Here are my takeaways:
- Put in the hours — amateurs start with passion. Avicii started producing music with his friends in a tiny bedroom. Hanging out, having fun making crass tunes on pirated copies of Ableton or FruityLoops. The difference between Avicii and his friends was that he would continue working on projects well after the others had grown tired. Essentially, he put in more hours.
- Learn the Art of Finishing — there is value in publishing bad work. In a digital world it is easy to start projects. To keep endless folders of ideas that never evolve or resolve. This approach means you never learn the art of finishing. At some point you have to decide a project is complete, and that from that point on you gain diminishing returns. Worse, you begin to doubt your work. Worse again, you lose the opportunity cost of working on new projects.
- Copy others to gain technical skills — great producers copy their idols. They copy song structure, drum patterns, synth tones, vocal lines, melodies. This is the way you develop the technical skills to start implementing your own ideas. Over time it becomes impossible that your own personality and preferences don’t leak into projects. A copy becomes a re-edit, a re-edit becomes a remix, a remix becomes a new song.
- Join a community — share ideas and gain inspiration by surrounding yourself with likeminded people. They are a great way to learn new things, understand nuances of approach and address common challenges people face when taking on new tasks. Over time you will find yourself contributing back to that community and teaching others. Which is ultimately the best way to solidify your own learning.

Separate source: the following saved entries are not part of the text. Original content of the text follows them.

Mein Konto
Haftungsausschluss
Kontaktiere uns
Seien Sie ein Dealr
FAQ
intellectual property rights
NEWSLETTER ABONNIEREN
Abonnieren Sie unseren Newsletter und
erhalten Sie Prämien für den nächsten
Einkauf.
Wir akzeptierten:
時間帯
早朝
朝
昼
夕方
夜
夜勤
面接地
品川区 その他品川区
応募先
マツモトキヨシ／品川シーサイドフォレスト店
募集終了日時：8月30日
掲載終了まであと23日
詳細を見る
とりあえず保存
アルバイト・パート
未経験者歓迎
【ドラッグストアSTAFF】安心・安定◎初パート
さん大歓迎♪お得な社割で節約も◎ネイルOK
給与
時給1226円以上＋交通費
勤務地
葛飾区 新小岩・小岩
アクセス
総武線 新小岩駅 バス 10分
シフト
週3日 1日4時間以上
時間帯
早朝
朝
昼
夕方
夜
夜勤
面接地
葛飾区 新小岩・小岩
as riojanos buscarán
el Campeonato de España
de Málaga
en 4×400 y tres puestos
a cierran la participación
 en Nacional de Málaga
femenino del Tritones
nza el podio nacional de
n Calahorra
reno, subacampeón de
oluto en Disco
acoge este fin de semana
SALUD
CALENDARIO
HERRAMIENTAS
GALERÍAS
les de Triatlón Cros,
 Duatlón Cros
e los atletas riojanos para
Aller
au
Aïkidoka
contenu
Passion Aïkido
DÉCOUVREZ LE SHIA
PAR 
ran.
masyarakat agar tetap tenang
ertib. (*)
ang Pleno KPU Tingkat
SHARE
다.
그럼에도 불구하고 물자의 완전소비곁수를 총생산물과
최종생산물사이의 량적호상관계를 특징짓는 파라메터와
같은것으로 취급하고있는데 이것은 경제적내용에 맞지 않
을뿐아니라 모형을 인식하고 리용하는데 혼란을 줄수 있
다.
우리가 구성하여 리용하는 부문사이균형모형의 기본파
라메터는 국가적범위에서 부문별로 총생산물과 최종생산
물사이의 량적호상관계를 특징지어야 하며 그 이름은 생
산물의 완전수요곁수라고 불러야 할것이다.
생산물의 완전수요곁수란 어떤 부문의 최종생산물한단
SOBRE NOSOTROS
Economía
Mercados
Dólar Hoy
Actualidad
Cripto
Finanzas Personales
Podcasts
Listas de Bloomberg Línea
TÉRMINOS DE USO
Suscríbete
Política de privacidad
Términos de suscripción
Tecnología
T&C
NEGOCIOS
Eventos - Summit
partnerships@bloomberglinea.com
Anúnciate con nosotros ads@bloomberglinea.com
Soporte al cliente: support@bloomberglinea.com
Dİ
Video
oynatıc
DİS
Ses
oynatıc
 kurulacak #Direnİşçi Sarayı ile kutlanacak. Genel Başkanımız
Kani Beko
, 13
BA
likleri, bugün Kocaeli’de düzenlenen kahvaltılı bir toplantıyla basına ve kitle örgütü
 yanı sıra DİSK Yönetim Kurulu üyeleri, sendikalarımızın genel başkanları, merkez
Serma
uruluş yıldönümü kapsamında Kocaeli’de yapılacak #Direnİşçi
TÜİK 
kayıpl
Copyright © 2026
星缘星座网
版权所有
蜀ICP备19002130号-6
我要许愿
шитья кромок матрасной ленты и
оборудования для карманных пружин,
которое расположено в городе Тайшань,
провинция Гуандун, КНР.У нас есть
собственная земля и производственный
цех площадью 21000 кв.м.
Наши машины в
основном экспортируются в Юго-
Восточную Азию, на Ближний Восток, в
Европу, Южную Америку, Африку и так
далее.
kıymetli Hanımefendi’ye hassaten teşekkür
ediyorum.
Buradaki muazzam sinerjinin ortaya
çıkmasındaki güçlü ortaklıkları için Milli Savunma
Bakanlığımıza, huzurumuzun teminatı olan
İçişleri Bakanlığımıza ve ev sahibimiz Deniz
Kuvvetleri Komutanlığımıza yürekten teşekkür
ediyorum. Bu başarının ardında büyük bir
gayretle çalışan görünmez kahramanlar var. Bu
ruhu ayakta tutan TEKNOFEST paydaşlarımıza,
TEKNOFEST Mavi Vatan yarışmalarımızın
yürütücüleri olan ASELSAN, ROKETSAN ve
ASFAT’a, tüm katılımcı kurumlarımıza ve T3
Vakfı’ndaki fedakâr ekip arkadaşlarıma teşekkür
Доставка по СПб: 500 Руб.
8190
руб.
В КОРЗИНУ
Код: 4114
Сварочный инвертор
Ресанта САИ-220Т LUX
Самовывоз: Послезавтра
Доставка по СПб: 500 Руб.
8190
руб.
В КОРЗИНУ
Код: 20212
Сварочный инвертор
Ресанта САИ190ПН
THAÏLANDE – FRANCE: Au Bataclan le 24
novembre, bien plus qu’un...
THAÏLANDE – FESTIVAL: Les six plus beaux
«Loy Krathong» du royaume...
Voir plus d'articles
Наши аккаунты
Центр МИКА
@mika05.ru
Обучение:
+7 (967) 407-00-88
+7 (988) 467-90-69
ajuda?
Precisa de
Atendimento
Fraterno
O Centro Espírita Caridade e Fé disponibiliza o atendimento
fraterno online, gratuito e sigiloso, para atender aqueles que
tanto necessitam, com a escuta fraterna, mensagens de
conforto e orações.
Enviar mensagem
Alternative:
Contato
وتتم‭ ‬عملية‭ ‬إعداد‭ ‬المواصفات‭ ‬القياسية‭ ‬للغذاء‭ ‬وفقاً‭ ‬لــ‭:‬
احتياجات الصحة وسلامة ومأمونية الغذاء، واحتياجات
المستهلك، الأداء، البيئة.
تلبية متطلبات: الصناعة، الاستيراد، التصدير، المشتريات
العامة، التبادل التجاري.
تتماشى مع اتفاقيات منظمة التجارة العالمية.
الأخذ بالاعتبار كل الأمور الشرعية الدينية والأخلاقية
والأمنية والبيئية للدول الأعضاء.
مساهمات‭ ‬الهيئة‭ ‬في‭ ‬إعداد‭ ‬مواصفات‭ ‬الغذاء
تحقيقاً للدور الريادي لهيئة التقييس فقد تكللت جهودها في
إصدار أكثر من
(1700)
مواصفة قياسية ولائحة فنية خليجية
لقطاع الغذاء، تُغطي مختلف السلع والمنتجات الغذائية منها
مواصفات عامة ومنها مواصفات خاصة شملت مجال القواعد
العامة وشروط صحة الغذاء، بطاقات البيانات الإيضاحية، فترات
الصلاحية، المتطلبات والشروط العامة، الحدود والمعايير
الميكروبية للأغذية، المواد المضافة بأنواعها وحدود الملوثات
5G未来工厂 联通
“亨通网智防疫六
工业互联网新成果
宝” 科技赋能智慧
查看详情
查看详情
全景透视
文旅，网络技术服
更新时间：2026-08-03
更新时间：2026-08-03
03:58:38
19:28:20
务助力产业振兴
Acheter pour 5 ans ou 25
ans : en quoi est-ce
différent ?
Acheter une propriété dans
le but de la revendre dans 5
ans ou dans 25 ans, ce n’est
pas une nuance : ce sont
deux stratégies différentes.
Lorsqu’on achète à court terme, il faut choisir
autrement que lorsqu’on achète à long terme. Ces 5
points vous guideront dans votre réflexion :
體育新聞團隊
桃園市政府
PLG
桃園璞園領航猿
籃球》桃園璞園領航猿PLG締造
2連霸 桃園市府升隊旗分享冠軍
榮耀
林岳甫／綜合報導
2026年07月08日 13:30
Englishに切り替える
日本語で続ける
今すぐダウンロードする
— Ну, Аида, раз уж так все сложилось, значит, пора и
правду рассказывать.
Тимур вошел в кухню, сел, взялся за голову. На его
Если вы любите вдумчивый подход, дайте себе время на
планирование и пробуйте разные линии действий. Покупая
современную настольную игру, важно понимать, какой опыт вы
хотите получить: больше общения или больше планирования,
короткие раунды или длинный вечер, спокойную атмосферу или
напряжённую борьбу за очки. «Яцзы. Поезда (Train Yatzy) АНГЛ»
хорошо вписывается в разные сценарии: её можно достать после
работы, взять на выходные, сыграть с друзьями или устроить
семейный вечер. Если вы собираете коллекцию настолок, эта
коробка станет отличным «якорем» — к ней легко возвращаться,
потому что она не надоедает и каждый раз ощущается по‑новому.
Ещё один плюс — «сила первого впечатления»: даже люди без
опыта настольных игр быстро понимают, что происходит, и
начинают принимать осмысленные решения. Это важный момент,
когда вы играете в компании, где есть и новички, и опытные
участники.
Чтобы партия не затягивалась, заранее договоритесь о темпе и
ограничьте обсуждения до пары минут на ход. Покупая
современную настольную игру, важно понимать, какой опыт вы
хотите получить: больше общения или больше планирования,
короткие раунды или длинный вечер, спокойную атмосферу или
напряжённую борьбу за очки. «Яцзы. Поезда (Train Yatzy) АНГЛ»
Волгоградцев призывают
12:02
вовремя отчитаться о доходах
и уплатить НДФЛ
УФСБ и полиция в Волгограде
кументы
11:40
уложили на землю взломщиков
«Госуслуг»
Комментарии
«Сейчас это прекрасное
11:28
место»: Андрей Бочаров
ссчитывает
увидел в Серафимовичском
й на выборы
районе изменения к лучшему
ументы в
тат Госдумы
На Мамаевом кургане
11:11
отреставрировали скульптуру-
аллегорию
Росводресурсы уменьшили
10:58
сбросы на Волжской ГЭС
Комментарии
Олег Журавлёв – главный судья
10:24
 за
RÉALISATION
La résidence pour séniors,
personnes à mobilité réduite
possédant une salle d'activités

- Proactively find a mentor — Avicii proactively reached out to his heroes and found an early connection with industry greats such as Tiesto, Laidback Luke and David Guetta. In the beginning he was just another fan to them, however through sheer passion he distinguished himself and started to stand out — enough for them to start offering him suggestions and motivation.
- Produce a high volume of work — another key to Avicii’s early success was the speed with which he worked. In the beginning this was due to passion and his clarity of vision — later on it was due to his increasing technical ability with melodies. This speed allowed him to churn out a huge number of demo tracks — testing what worked, and what didn’t.
- Find a manager — the mind that creates the art is not always the mind that commercialises it. The documentary on Avicii’s touring life isn’t too sympathetic to his manager — pictured as no holds barred hustler, determined to do deals and bring in cash. However, within reason, it was this manager’s relentless hustle that brought him worldwide fame and attention.
- Great things look insignificant in their early stages — Avicii is remembered for playing stadiums. Highly produced stage shows of CO2 cannons, fire and lights. However in the beginning he started small , a support act for other DJs to a handful of people trying to talk over his tunes.
- If you need a break, take a break — mental health is a delicate area. Avicii struggled to say no. The documentary shows him with an addictive personality — he couldn’t stop making music and he had trouble saying no to alcohol and had trouble saying no to touring. After suffering from poor health and work related anxiety Avicii eventually did stop touring. But it took a huge toll on him personally. There is always someone to talk to — Lifeline.